TASK DIRECTIONS
Reproduce exactly, and only, the lines below from the one containing "か月ぶり連勝「世の中のおじ様方に力を」 スー" through the one containing "rağmen pandeminini ekonomik".

(Stored entries)
========================

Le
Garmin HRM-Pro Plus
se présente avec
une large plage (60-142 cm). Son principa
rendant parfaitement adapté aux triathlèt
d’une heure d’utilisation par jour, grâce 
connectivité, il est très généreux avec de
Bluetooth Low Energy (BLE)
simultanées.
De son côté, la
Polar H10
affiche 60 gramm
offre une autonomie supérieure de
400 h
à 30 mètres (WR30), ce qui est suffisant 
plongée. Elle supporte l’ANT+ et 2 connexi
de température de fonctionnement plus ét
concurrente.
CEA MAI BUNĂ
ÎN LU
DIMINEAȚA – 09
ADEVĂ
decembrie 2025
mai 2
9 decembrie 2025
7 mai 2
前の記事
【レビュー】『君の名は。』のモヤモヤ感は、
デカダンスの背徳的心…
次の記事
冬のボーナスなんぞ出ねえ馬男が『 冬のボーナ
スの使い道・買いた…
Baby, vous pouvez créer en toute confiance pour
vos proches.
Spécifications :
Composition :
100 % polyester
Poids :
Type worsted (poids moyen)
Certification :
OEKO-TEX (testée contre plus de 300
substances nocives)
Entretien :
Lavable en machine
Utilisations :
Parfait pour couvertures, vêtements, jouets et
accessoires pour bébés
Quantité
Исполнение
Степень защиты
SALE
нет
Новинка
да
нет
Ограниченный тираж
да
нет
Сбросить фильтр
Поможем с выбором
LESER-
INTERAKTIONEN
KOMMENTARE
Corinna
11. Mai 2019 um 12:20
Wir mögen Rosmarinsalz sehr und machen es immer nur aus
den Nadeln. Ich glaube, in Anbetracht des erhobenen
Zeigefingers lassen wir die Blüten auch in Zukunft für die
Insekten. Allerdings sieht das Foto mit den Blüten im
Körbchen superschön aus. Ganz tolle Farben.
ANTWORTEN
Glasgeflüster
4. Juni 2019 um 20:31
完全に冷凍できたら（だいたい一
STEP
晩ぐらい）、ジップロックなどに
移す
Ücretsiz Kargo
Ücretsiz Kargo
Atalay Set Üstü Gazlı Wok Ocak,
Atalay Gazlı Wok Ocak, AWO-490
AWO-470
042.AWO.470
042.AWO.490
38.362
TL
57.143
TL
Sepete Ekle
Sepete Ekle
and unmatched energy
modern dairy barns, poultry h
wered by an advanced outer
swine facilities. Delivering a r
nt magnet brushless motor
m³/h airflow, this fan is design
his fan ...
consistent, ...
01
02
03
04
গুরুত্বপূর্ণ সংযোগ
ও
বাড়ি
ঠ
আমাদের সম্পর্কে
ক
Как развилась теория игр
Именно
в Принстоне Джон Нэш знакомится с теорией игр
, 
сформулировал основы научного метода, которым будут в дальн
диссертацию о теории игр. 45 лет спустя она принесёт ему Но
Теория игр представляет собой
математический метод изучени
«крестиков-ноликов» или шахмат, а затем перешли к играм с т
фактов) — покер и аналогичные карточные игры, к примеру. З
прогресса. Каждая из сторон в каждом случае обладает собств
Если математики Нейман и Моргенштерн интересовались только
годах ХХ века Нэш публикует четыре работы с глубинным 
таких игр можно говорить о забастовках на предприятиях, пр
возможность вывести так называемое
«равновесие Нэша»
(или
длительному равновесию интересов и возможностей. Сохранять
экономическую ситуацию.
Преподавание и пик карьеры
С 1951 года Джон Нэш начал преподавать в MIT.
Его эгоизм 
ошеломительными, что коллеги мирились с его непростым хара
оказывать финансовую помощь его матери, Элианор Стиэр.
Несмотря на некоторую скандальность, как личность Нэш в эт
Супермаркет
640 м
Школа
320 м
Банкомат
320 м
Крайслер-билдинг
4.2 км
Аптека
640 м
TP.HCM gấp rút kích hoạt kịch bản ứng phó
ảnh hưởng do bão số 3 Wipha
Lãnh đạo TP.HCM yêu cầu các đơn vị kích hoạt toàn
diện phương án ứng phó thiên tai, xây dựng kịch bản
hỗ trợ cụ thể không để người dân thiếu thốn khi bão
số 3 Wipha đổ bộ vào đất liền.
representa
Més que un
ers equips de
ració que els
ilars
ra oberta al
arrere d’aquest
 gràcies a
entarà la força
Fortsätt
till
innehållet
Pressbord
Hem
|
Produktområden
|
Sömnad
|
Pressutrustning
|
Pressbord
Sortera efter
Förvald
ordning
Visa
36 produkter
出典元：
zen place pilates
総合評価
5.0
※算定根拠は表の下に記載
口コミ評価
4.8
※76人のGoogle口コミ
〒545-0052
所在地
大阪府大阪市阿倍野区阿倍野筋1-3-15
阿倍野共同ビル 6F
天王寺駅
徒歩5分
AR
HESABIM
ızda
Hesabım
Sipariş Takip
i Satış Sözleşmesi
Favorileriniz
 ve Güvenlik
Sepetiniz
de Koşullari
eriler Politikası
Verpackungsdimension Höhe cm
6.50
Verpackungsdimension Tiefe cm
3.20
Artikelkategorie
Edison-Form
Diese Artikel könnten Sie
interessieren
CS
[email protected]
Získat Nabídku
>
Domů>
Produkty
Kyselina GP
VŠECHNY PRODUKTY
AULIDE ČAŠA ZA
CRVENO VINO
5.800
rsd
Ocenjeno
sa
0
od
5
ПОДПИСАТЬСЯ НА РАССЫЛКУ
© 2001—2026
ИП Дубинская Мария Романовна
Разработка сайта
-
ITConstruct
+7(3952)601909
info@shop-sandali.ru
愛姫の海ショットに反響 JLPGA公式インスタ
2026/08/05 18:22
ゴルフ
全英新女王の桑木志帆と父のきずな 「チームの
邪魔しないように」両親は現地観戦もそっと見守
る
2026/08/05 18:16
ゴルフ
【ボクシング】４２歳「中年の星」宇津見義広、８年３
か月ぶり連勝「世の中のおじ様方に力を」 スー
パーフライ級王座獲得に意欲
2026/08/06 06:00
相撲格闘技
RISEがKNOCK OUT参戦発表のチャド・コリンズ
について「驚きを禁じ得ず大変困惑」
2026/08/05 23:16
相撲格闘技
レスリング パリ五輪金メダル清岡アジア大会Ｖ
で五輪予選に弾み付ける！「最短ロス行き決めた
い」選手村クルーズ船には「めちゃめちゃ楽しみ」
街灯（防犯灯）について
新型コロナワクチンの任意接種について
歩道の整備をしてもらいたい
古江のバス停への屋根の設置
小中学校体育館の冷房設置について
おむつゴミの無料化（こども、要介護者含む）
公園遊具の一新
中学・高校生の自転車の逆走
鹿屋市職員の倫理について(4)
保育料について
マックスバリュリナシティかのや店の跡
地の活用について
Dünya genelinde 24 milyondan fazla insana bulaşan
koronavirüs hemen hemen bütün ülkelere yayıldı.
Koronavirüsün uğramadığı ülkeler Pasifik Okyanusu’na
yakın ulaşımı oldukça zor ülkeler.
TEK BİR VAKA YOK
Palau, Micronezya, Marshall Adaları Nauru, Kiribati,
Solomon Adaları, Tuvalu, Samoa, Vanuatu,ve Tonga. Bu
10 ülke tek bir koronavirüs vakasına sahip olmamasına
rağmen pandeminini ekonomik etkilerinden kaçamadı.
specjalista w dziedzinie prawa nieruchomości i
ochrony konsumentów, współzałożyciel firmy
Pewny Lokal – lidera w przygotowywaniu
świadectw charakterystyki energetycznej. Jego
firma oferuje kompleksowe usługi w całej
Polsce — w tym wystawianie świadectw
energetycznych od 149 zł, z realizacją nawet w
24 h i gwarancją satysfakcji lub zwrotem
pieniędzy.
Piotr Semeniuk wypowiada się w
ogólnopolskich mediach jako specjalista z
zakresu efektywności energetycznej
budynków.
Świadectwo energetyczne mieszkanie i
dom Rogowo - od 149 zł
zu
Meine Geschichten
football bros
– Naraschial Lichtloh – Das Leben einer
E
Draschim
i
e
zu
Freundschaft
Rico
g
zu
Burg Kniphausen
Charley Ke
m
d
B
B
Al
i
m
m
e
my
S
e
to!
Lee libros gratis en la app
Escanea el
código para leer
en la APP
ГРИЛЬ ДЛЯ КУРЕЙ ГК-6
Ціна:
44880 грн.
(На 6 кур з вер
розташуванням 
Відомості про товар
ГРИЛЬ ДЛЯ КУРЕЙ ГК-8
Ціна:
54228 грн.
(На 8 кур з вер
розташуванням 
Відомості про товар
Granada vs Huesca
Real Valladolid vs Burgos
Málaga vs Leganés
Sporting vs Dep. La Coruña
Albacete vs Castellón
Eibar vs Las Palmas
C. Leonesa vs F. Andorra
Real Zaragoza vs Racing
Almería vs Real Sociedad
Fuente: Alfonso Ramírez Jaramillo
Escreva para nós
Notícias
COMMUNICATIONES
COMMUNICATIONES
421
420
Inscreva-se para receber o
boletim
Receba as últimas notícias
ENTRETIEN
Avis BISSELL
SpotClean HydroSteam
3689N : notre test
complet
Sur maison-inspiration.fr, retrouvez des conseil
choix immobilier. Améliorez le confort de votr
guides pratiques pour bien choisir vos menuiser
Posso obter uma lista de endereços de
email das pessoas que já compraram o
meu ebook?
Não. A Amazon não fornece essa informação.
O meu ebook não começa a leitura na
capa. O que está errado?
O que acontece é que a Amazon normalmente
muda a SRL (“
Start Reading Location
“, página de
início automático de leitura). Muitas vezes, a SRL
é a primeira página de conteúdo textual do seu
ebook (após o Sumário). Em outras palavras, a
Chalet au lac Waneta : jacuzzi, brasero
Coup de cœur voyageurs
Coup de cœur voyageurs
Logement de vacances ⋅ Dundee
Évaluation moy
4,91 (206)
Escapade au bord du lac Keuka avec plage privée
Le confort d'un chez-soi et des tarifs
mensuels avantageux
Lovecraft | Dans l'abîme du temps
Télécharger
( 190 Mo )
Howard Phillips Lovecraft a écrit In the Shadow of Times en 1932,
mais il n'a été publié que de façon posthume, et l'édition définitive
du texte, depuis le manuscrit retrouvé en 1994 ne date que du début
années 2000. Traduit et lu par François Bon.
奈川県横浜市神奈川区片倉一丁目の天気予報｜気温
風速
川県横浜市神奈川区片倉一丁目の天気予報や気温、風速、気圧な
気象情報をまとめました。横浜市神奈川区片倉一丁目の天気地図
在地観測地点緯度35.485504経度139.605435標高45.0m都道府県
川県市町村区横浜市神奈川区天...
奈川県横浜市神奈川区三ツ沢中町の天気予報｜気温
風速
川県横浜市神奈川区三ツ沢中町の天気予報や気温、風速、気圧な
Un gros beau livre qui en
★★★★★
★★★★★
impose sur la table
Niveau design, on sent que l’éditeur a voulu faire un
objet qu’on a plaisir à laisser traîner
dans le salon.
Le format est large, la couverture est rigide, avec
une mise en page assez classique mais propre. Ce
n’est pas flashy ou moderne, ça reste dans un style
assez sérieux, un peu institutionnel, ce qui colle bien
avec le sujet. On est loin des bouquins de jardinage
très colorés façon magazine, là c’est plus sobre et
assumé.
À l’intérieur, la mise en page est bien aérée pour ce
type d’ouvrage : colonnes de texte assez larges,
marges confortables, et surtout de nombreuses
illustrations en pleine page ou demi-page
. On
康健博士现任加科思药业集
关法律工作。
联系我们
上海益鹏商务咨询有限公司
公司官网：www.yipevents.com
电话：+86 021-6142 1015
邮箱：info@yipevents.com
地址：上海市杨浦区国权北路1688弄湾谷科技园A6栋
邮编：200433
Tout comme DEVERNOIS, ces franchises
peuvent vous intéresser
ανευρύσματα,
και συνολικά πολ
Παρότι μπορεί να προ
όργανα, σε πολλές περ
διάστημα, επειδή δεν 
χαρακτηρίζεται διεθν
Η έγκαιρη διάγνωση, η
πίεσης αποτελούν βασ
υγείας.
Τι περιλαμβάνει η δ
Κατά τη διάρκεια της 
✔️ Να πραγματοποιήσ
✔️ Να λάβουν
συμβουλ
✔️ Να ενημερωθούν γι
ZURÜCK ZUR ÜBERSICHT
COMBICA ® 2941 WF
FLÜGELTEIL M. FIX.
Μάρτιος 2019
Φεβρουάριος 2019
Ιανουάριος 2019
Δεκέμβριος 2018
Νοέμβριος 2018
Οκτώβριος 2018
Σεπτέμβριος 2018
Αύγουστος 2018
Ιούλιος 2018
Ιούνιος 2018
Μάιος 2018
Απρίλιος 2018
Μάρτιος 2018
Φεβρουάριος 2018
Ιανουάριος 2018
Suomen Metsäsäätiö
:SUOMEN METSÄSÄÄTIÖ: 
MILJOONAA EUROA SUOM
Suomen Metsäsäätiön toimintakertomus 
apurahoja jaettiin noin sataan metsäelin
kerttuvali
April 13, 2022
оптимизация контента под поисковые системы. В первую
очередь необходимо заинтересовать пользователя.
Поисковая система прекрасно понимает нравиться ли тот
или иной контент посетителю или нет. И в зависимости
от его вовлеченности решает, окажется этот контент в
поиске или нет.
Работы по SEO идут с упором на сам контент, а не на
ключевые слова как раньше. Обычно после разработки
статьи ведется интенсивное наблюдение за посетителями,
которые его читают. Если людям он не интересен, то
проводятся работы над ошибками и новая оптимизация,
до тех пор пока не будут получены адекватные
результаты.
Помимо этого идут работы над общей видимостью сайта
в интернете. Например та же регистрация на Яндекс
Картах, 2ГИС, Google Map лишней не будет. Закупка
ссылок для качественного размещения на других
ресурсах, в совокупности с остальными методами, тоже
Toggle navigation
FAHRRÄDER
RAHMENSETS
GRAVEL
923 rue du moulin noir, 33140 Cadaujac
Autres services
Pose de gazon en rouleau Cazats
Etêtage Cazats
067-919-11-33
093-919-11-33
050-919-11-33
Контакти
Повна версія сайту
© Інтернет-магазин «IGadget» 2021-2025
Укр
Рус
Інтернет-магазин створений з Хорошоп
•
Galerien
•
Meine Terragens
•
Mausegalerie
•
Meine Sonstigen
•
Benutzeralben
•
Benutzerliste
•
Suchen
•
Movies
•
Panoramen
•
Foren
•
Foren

========================

ANSWER TO THIS PROBLEM
か月ぶり連勝「世の中のおじ様方に力を」 スー
パーフライ級王座獲得に意欲
2026/08/06 06:00
相撲格闘技
RISEがKNOCK OUT参戦発表のチャド・コリンズ
について「驚きを禁じ得ず大変困惑」
2026/08/05 23:16
相撲格闘技
レスリング パリ五輪金メダル清岡アジア大会Ｖ
で五輪予選に弾み付ける！「最短ロス行き決めた
い」選手村クルーズ船には「めちゃめちゃ楽しみ」
街灯（防犯灯）について
新型コロナワクチンの任意接種について
歩道の整備をしてもらいたい
古江のバス停への屋根の設置
小中学校体育館の冷房設置について
おむつゴミの無料化（こども、要介護者含む）
公園遊具の一新
中学・高校生の自転車の逆走
鹿屋市職員の倫理について(4)
保育料について
マックスバリュリナシティかのや店の跡
地の活用について
Dünya genelinde 24 milyondan fazla insana bulaşan
koronavirüs hemen hemen bütün ülkelere yayıldı.
Koronavirüsün uğramadığı ülkeler Pasifik Okyanusu’na
yakın ulaşımı oldukça zor ülkeler.
TEK BİR VAKA YOK
Palau, Micronezya, Marshall Adaları Nauru, Kiribati,
Solomon Adaları, Tuvalu, Samoa, Vanuatu,ve Tonga. Bu
10 ülke tek bir koronavirüs vakasına sahip olmamasına
rağmen pandeminini ekonomik etkilerinden kaçamadı.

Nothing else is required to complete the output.